Bancor’s endeavor to simplify digital currency caused excitement among enthusiasts in that sector, leading to the Israeli venture’s record-setting ICO in June.

The Bancor ICO was so popular that the Ethereum network became congested while thousands of users simultaneously attempted to acquire a stake in the new project, causing a crash in the price of the network’s digital currency, Ether, from $320 to as low as $0.10 before a quick recovery. A total of 10,885 buyers participated in the offering.

Benartzi called the ICO “a historic event” in which Bancor “was able to navigate tremendous network congestion to give the project its foundational capital.”

The Bancor protocol is an application based on Ethereum, a programmable network with its own digital currency that allows for the creation of decentralized applications called “DAaps” within its platform.

DAap projects such as the Bancor protocol are crowd-funded through ICOs, which allow investors to send Ether directly to the project’s developers in exchange for tokens that represent a share in the new project. ICOs are a new way of crowd-funding capital, akin to an IPO (initial public offering) on a stock market. But unlike an IPO, an ICO is not subject to government regulation.

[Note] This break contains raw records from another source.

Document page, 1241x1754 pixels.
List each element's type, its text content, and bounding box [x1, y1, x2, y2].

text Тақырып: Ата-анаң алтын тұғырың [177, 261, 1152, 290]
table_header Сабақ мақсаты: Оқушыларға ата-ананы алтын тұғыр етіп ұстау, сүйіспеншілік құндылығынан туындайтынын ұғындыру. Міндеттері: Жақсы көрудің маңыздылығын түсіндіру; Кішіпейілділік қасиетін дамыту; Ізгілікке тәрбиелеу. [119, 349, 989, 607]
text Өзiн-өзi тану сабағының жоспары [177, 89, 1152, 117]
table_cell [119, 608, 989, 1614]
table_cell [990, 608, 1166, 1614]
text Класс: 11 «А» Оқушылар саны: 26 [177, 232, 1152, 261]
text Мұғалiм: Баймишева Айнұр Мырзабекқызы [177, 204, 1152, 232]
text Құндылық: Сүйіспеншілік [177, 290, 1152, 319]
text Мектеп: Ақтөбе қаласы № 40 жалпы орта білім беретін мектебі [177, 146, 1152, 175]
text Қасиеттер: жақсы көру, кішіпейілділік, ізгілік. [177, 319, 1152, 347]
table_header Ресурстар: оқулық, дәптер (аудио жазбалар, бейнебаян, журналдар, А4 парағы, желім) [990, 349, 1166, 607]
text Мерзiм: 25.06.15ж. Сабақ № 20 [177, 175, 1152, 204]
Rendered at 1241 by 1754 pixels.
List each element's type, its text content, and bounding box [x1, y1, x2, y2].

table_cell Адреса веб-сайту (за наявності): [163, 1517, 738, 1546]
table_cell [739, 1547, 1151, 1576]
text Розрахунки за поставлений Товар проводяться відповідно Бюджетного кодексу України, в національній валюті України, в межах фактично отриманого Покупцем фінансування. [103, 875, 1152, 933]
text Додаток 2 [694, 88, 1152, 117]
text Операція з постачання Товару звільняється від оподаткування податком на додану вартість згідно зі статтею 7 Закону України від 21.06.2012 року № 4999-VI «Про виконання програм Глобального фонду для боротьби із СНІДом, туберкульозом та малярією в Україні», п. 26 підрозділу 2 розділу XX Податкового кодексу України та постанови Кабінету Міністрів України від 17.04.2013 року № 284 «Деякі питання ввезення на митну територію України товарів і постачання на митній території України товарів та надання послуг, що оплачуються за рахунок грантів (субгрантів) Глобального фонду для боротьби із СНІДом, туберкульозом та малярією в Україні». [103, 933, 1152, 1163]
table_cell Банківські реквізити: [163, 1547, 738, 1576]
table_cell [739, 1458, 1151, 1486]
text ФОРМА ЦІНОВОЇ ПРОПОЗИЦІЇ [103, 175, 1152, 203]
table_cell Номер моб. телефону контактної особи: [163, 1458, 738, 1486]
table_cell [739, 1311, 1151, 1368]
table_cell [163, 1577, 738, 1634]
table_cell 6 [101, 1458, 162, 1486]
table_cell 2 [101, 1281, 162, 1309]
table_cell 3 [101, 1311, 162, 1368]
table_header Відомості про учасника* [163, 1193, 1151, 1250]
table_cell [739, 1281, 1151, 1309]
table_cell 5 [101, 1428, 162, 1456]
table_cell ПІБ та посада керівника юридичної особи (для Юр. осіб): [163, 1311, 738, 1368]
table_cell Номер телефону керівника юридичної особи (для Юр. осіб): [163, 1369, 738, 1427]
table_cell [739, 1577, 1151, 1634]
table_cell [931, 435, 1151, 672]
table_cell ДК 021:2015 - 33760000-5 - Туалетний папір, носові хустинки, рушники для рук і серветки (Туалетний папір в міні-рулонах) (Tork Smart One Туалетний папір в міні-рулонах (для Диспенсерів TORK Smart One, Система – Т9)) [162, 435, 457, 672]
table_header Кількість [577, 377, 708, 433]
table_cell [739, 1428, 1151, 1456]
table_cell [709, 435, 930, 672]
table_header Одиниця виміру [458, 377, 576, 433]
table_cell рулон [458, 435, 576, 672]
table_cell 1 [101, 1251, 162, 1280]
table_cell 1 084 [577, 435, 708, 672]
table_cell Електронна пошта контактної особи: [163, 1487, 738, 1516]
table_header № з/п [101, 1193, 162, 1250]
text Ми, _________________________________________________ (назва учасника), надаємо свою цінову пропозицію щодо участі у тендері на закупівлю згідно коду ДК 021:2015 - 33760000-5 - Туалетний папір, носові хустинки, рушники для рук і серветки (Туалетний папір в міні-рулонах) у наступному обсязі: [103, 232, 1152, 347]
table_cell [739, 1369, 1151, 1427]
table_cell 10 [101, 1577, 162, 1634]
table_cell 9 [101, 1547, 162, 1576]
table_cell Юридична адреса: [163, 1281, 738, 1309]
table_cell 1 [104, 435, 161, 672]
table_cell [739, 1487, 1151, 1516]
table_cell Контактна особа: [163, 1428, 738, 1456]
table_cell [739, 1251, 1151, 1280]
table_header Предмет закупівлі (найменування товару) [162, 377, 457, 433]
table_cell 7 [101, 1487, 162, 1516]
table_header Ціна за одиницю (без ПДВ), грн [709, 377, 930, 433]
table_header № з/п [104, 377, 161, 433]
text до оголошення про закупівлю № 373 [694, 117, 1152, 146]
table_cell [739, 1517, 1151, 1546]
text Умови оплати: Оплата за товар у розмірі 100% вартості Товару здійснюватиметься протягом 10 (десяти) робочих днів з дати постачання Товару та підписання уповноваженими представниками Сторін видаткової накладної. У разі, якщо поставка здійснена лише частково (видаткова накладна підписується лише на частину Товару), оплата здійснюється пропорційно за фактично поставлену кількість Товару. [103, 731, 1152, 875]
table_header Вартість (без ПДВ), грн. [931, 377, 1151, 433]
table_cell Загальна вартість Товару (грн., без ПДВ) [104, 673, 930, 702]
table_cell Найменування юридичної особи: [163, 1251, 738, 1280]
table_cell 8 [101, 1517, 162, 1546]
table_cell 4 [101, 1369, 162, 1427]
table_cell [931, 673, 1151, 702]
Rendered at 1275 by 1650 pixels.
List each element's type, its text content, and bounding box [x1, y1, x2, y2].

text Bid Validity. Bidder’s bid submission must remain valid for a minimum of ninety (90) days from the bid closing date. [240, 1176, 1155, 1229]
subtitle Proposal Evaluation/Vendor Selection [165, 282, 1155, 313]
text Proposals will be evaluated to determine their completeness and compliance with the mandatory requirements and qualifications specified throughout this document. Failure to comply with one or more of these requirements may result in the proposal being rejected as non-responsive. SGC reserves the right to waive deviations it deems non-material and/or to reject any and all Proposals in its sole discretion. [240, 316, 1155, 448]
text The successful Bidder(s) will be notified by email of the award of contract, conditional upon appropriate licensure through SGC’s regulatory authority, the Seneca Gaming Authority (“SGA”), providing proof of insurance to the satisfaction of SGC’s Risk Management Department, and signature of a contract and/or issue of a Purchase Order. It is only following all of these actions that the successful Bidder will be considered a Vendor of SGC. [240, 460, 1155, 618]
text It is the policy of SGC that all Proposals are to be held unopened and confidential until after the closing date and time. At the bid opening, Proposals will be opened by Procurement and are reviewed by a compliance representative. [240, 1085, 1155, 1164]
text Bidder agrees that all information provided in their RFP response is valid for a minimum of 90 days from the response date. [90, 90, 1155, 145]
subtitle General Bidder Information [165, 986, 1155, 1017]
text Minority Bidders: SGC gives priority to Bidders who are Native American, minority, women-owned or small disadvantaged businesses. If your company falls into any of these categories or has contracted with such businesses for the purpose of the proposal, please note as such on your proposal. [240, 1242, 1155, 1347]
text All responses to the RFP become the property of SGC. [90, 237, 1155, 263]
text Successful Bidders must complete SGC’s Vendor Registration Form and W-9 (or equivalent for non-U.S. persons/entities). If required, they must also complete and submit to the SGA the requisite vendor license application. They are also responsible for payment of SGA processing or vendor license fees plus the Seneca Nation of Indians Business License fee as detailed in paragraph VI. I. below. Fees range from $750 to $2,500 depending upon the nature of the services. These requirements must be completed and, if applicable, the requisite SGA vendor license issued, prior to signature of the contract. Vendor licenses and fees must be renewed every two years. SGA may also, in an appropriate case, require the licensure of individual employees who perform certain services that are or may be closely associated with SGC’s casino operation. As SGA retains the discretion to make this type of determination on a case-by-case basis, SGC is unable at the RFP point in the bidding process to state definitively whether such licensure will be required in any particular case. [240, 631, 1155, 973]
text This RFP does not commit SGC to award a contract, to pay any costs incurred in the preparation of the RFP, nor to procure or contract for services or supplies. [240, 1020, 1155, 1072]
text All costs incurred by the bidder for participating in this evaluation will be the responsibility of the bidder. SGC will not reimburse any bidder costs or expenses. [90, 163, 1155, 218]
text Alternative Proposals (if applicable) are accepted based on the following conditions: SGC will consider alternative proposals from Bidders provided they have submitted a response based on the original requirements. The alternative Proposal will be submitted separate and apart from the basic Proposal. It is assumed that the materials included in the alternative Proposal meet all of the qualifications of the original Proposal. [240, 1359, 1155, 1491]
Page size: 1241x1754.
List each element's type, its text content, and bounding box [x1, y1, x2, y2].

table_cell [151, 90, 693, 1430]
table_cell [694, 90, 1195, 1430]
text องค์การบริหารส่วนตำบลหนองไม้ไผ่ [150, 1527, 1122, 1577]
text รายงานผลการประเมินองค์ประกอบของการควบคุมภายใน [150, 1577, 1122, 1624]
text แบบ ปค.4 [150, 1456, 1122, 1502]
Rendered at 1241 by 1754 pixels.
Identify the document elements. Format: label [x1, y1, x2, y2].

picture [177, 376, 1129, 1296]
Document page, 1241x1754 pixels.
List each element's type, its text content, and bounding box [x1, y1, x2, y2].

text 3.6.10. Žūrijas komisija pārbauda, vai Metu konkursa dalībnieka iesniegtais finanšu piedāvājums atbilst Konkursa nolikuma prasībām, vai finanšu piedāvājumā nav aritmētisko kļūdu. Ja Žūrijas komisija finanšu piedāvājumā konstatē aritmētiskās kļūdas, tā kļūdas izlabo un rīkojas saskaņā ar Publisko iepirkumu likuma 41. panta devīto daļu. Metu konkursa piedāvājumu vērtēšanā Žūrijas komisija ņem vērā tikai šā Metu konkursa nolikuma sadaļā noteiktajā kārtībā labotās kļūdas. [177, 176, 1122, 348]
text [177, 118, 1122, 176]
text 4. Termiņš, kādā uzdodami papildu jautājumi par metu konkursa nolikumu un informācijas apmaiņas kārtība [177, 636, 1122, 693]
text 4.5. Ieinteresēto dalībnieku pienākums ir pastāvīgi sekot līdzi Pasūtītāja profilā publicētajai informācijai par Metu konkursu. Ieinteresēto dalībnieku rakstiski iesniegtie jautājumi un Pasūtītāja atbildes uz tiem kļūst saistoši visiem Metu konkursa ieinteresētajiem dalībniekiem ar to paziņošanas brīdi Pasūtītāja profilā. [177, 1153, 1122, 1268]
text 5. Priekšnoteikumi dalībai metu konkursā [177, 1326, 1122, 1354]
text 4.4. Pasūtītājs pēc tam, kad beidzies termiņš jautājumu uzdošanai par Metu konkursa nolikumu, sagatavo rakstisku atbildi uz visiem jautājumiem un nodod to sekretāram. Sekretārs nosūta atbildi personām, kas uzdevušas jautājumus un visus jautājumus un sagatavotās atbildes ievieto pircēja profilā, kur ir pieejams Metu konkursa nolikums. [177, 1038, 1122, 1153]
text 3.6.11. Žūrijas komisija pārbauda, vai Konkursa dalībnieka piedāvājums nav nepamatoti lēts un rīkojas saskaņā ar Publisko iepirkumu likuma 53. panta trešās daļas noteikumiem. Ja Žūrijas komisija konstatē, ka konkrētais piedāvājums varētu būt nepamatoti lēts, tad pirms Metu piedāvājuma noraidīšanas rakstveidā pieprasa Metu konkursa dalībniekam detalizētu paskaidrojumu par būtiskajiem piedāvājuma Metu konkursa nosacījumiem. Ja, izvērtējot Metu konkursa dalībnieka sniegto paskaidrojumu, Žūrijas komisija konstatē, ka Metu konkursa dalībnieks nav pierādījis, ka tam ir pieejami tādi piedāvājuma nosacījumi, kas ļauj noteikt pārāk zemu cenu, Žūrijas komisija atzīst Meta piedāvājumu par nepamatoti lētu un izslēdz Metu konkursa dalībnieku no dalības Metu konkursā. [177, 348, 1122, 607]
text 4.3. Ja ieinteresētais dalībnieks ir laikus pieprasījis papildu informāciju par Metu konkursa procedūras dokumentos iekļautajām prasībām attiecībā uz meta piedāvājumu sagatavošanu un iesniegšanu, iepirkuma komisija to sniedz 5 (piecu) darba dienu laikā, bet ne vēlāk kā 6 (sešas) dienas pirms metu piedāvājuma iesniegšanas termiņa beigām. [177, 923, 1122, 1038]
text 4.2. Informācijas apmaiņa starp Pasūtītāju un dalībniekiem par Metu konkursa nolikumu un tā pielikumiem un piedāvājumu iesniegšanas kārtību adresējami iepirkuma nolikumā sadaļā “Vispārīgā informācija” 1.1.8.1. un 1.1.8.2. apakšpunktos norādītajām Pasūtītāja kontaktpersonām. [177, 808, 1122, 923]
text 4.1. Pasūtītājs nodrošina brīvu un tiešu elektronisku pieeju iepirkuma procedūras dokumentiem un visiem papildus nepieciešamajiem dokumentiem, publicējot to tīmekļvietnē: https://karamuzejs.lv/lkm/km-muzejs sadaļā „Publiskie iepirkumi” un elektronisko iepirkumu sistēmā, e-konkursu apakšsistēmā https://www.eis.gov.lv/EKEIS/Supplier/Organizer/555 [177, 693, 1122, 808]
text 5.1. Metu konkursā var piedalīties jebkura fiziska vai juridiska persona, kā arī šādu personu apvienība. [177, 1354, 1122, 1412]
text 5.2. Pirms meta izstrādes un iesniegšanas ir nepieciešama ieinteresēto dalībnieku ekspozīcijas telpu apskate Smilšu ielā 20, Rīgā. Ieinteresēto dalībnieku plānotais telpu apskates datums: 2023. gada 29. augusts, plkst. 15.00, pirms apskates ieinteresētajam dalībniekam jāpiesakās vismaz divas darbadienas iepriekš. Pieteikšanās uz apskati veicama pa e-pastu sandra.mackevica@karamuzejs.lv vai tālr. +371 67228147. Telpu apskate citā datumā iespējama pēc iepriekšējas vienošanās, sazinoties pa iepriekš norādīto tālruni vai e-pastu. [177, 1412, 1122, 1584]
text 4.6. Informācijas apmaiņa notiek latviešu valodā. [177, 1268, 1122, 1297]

In the case of the Bancor protocol, a buyer can acquire a share in the project, even after the ICO, by sending Ether to a digital “smart contract” created by Bancor’s developers. The smart contract automatically exchanges Ether for Bancor Network Tokens (BNT) and returns the currency to the buyer’s digital wallet.

When Ether is sent to the Bancor smart contract, it is “added to BNTs reserves, new BNT is minted for the buyer, and both the supply and price of BNT rises according to the Bancor protocol formula,” Benartzi explained.

The value of BNT is based on the protocol behind it, which creates an ecosystem allowing digital currencies such as Ether or Bitcoin to be exchanged and used as legitimate currencies.

“Bitcoin’s primary purpose is to be a medium of exchange—a currency. Ether’s primary purpose is to be the fuel that DAaps and smart contracts use on the Ethereum network. BNT’s primary purpose is to create a network of fully liquid smart tokens,” said Benartzi.

She added, “These may be community and local currencies all over the world, business loyalty points, project tokens and new types of value networks that the Bancor Network ecosystem will enable.”

Bancor’s vision—the so-called “democratization of currencies”—is to enable the instant, automated and direct exchange of various stores of value such as national currencies, business loyalty points and user-created currencies. These stores of value, many of which previously had no use outside of their respective communities, would become usable forms of currency.

“The inspiration for Bancor,” Benartzi said, “came from a Keynesian proposal at the end of World War II, when the British suggested a supranational currency (called the Bancor) to facilitate global trade without favoring a specific nation.”

“As the world moves into its next era of geopolitical organization, and cryptocurrencies improve in adoption, security and stability, we can imagine a new financial world order which is based on algorithmically ensured balance rather than politics,” she said. “You can think of this like automating central banks according to transparent and immutable formulas.”

The groundbreaking project has attracted economic titans to join its advisory team, including Bernard Lietaer, co-designer of the Euro, and American billionaire and venture capitalist Tim Draper.

In addition to serving as a decentralized point of exchange, Bancor enables users to create a new type of digital currency called a “smart token,” which can be traded for other cryptocurrencies.

“One year from now the Bancor Network will encompass a wide plethora of smart tokens, both user-generated and created by us and other companies…our network of token-changers will be the most efficient and low-cost method of exchanging cryptocurrencies directly with each other, independent of exchanges,” Benartzi said.

Bancor has plans to make its seemingly complex technology go mainstream by launching what Benartzi described as a “dead simple online interface”—available on desktop and mobile devices—“for easily creating a smart token for your community or project.” The interface is set to be ready by the end of this year.